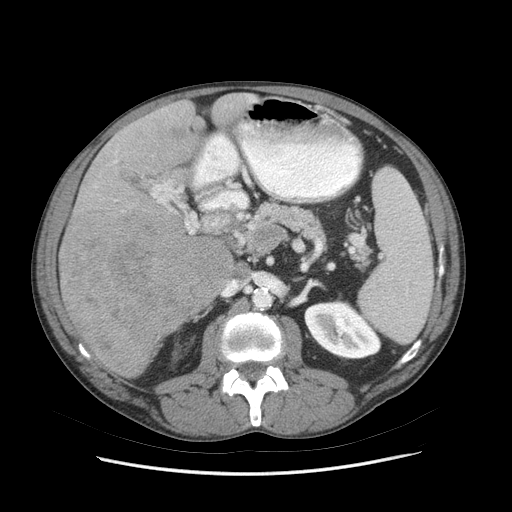
Contrast-enhanced abdominal CT (liver protocol), one axial slice; slice 34 of 89 in the series (ordered by position); soft-tissue window (W 400 / L 40 HU); 2.5 mm slice thickness; 512 × 512 image matrix, field of view 380 × 380 mm. From the clinical record (not read from this slice): diagnosis: hepatocellular carcinoma (patient treated with transarterial chemoembolisation; whether this scan precedes or follows treatment is not stated here); TNM stage (as recorded): Stage-IIIB; Child-Pugh class: A; tumour differentiation: moderately differentiated; tumour nodularity: multinodular.
Structures marked on this image (semi-automatically segmented with operator editing):
- liver parenchyma outside the tumour (the mass and vessels are separate outlines, so this box may not span the whole liver): bounding box <58,92,258,378> (left, top, right, bottom; pixels)
- mass: <60,206,235,377>
- portal vein: <115,96,255,163>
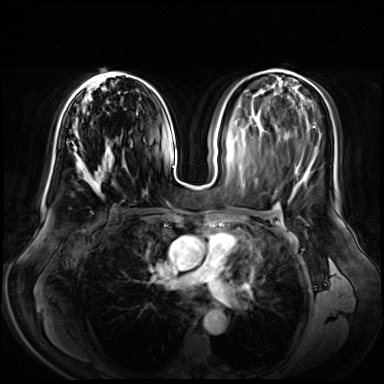
Breast MRI (dynamic contrast-enhanced), one axial slice. Slice 34 of 72 in the series (ordered by position). Dynamic contrast-enhanced series, time point 2 of 8 at this slice position (early post-contrast). 3 T. TE 1.3 ms, TR 4.3 ms. 2.5 mm slice thickness. 384 × 384 image matrix, field of view 380 × 380 mm. Female patient.
Annotated regions visible in this slice (semi-automatic segmentation, software-assisted and operator-edited):
- enhancing-tissue mask used for the functional tumour volume (all voxels passing the contrast-enhancement thresholds inside the analysis volume; usually the tumour): box from (x=69, y=72) to (x=132, y=176) px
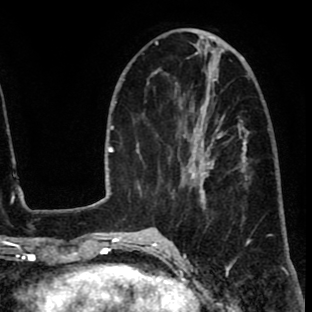
Breast MRI (dynamic contrast-enhanced), one axial slice; slice 30 of 80 in the series (ordered by position); cropped to one breast; dynamic contrast-enhanced series, time point 2 of 8 at this slice position (early post-contrast); 1.5 T; TE 2.6 ms, TR 6.1 ms; 312 × 312 image matrix. Female patient.
Structures marked on this image (semi-automatic segmentation, software-assisted and operator-edited):
- enhancing-tissue mask used for the functional tumour volume (all voxels passing the contrast-enhancement thresholds inside the analysis volume; usually the tumour): box from (x=173, y=116) to (x=225, y=210) px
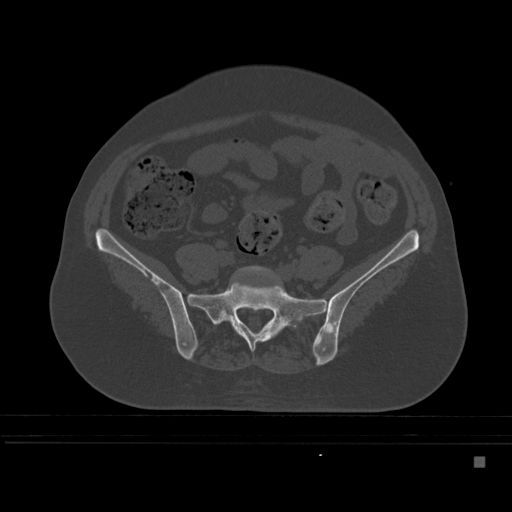
CT including the spine, one axial slice; position 96 of 495 along the scan axis; bone window (W 1800 / L 400 HU); 1.5 mm slice thickness; 512 × 512 image matrix, field of view 404 × 404 mm. Female patient, age 33 years. Case-level facts recorded for this patient, not image findings: primary cancer: breast.
Outlined on this slice (semi-automatically segmented with operator editing):
- L5 vertebra: bounding box <234,265,291,297> (left, top, right, bottom; pixels)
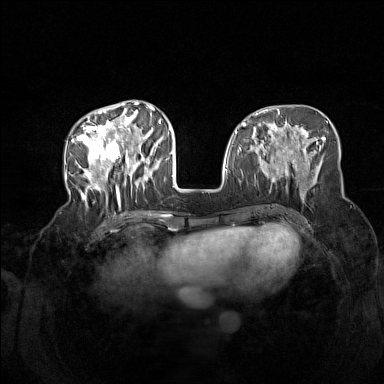
Breast MRI (dynamic contrast-enhanced), one axial slice. Slice 58 of 160 in the series (ordered by position). Dynamic contrast-enhanced series, time point 2 of 7 at this slice position (early post-contrast). 1.5 T. TE 1.8 ms, TR 5 ms. 1 mm slice thickness. 384 × 384 image matrix, field of view 340 × 340 mm. Female patient.
Annotated regions visible in this slice (semi-automatically segmented with operator editing):
- enhancing-tissue mask used for the functional tumour volume (all voxels passing the contrast-enhancement thresholds inside the analysis volume; usually the tumour): bounding box <72,104,165,204> (left, top, right, bottom; pixels)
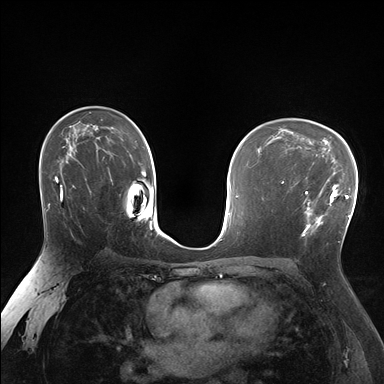
Breast MRI (dynamic contrast-enhanced), one axial slice. Position 106 of 176 along the scan axis. Dynamic contrast-enhanced series, time point 2 of 7 at this slice position (early post-contrast). 1.5 T. TE 1.5 ms, TR 4.1 ms. 384 × 384 image matrix. Female patient.
Annotated regions visible in this slice (semi-automatically segmented with operator editing):
- enhancing-tissue mask used for the functional tumour volume (all voxels passing the contrast-enhancement thresholds inside the analysis volume; usually the tumour): bounding box (x1, y1, x2, y2) in pixels: (290, 170, 338, 237)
* * * * * * *
▶ [What is required]: Each line of the data that holds the word "segmentation" should be copied.

▶ [Reply to the exercise]:
Annotated regions visible in this slice (semi-automatic segmentation, software-assisted and operator-edited):
Structures marked on this image (semi-automatic segmentation, software-assisted and operator-edited):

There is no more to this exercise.